There were a few things that kept the song from being as simple as that chorus looked. The tune kept going from major to minor and back again, so you weren’t sure how happy she was. The final word, “fly,” was on that breaking verge between her middle and lower register, and she slid over two or three semitones. There was a “he” or a “him” in the song and if you were a woman listening then it could have referred to your man, but it could also have been someone in particular for Anya.
And was it just me, or was there a rhyme word that was obviously missing? And wasn’t that word “Freddy”?
I’d sit at the back with some of the rowdier guys and try to set an example by applauding like crazy at the end of a song. Sometimes they’d look up to see what I was on about, and sometimes they wouldn’t bother. I’d first played at the age of fifteen with my brothers in pubs in south London, so I knew the score.

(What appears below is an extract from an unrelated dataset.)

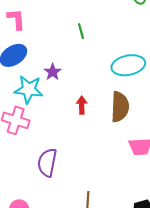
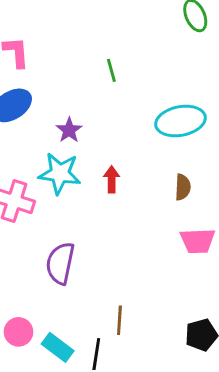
cyan star: (29, 90) -> (60, 173), moved
brown semicircle: (120, 107) -> (183, 187), moved, size x0.6

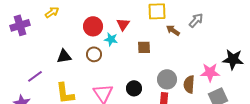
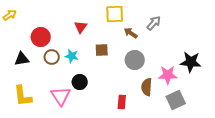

The middle of the set was given to folk songs and to covers of other people’s material. It amused Anya to pass off one of her own as a song from the Appalachians. She liked to watch some of the older men nod in approval, as though they’d had enough of this young woman’s life and appreciated a real song now.
When Anya played, I was in the back-alley cold of “Genevieve,” in the wilderness of “Julie in the Court of Dreams,” in the vertigo of “Ready to Fly.” And I was in her fingers on the strings, in her breathing, in her phrasing. I was pouring all my energy into her. I was part of something being born.